Abstract 364P
Background
In 2016 the World Health Organization updated the classification of central nervous system tumours to incorporate molecular analysis alongside histopathological evaluation. Under the revised system, diagnosis of oligodendroglioma requires presence of both an IDH mutation and codeletion of chromosomal regions 1p and 19q. In 2019, the All Wales Medical Genomics Service (AWMGS) introduced a bespoke multi-gene NGS panel for a range of tumour types, which included 10 genes/regions implicated in the diagnosis, prognosis and treatment of gliomas. The NGS panel was designed to detect 1p/19q codeletion to streamline glioma testing, also demonstrating the ability to successfully identify different driver mutations in tumours efficiently using a single test.
Methods
Validation involved evaluation of the panel for determining 1p/19q codeletion status in FFPE-extracted DNA from samples previously tested by FISH. The workflow consisted of SeqCap EZ HyperCap (Roche) protocol and sequencing on the Nextseq 550 (Illumina). Copy number variants (CNVs) were identified using the CNVkit software that calculates copy number ratio based on average read depths for on-target and off-target reads from NGS. Additionally, the NGS panel was designed with probes to target polymorphic SNPs along the full length of chromosome arms 1p and 19q used to assess loss of heterozygosity (LOH).
Results
The NGS panel showed a high degree of specificity (>99.9%), sensitivity (97.5%) and reproducibility, and could reliably detect 1p/19q codeletion in samples with >50% neoplastic cell content. Of the 46 glioma samples tested (amounting to 66 results), 98.5% of results were concordant with the expected result generated by FISH.
Conclusions
Validation demonstrated the utility of a custom-built, hybridisation-capture based NGS panel in identifying the 1p/19q codeletion.
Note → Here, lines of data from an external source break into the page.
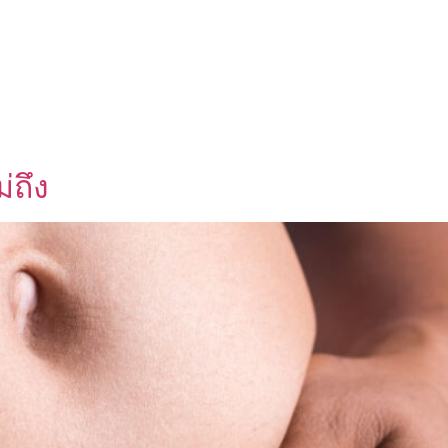
UT US
OEM SERVICE
PRODUCTS
BLOG
่ถึง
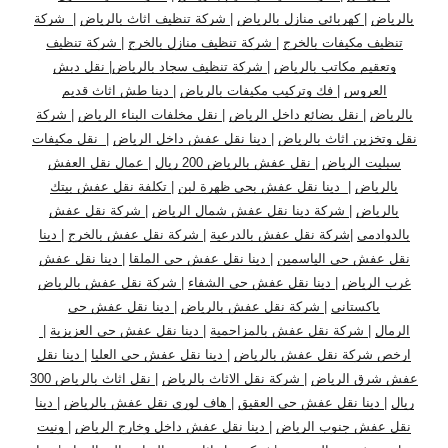
بالرياض
|
كهربائي منازل بالرياض
|
شركة تنظيف اثاث بالرياض
|
شركة
تنظيف مكيفات بالخرج
|
شركة تنظيف منازل بالخرج
|
شركة تنظيف
وتعقيم مكاتب بالرياض
|
شركة تنظيف سجاد بالرياض
|
نقل دبش
العروس
|
فك وتركيب مكيفات بالرياض
|
دينا طش اثاث قديم
بالرياض
|
نقل بضائع داخل الرياض
|
نقل مخلفات البناء الرياض
|
شركة
نقل وتخزين اثاث بالرياض
|
دينا نقل عفش داخل الرياض
|
نقل مكيفات
سبليت الرياض
|
نقل عفش بالرياض 200 ريال
|
عمال نقل العفش
بالرياض
|
دينا نقل عفش بحي ظهرة لبن
|
تكلفة نقل عفش بيتك
بالرياض
|
شركة دينا نقل عفش شمال الرياض
|
شركة نقل عفش
بالدوادمي
|
شركة نقل عفش بالدرعية
|
شركة نقل عفش بالخرج
|
دينا
نقل عفش حي الياسمين
|
دينا نقل عفش حي الملقا
|
دينا نقل عفش
غرب الرياض
|
دينا نقل عفش حي الشفاء
|
شركة نقل عفش بالرياض
باكستاني
|
شركة نقل عفش بالرياض
|
دينا نقل عفش حي
الرمال
|
شركة نقل عفش بالمزاحمية
|
دينا نقل عفش حي العزيزية
|
ارخص شركة نقل عفش بالرياض
|
دينا نقل عفش حي العليا
|
دينا نقل
عفش شرق الرياض
|
شركة نقل الاثاث بالرياض
|
نقل اثاث بالرياض 300
ريال
|
دينا نقل عفش حي العقيق
|
هاف لوري نقل عفش بالرياض
|
دينا
نقل عفش جنوب الرياض
|
دينا نقل عفش داخل وخارج الرياض
|
ونيت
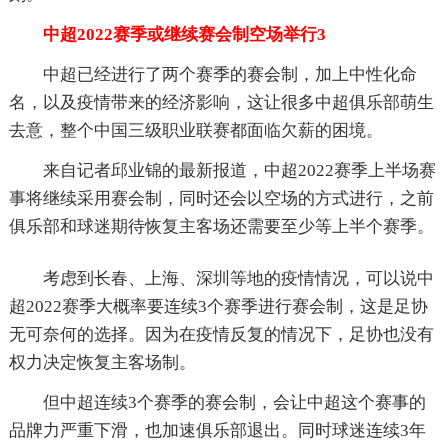
中超2022赛季或继续赛会制空场举行3
中超已经进行了两个赛季的赛会制，加上中性化命
名，以及疫情带来的经济影响，这让很多中超俱乐部萌生
去意，整个中国三级职业联赛都面临欠薪的困境。
来自记者邱业锦的最新报道，中超2022赛季上半场赛
事将继续采用赛会制，同时还会以空场的方式进行，之前
俱乐部和球迷期待恢复主客场还需要至少等上半个赛季。
考虑到长春、上海、深圳等地的疫情情况，可以说中
超2022赛季大概率要连续3个赛季进行赛会制，这是足协
无可奈何的选择。因为在疫情反复的情况下，足协也没有
权力决定恢复主客场制。
但中超连续3个赛季的赛会制，会让中超这个赛事的
品牌力严重下滑，也加速俱乐部退出。同时球迷连续3年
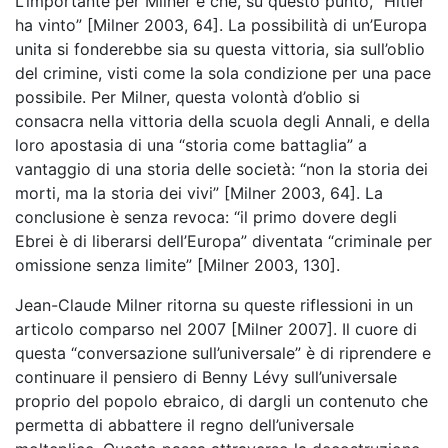
L’importante per Milner è che, su questo punto, “Hitler
ha vinto” [Milner 2003, 64]. La possibilità di un’Europa
unita si fonderebbe sia su questa vittoria, sia sull’oblio
del crimine, visti come la sola condizione per una pace
possibile. Per Milner, questa volontà d’oblio si
consacra nella vittoria della scuola degli Annali, e della
loro apostasia di una “storia come battaglia” a
vantaggio di una storia delle società: “non la storia dei
morti, ma la storia dei vivi” [Milner 2003, 64]. La
conclusione è senza revoca: “il primo dovere degli
Ebrei è di liberarsi dell’Europa” diventata “criminale per
omissione senza limite” [Milner 2003, 130].
Jean-Claude Milner ritorna su queste riflessioni in un
articolo comparso nel 2007 [Milner 2007]. Il cuore di
questa “conversazione sull’universale” è di riprendere e
continuare il pensiero di Benny Lévy sull’universale
proprio del popolo ebraico, di dargli un contenuto che
permetta di abbattere il regno dell’universale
Using the NGS panel for concurrent detection of SNVs, indels and 1p/19q codeletion provides a more cost-effective, streamlined approach for glioma molecular characterisation, with the added benefit of reduced tissue requirement. Addition of 1p/19q analysis to the glioma service contributes to the comprehensive glioma service provided by AWMGS.
Clinical trial identification
Editorial acknowledgement
Legal entity responsible for the study
The authors.
Funding
Has not received any funding.
Disclosure
All authors have declared no conflicts of interest.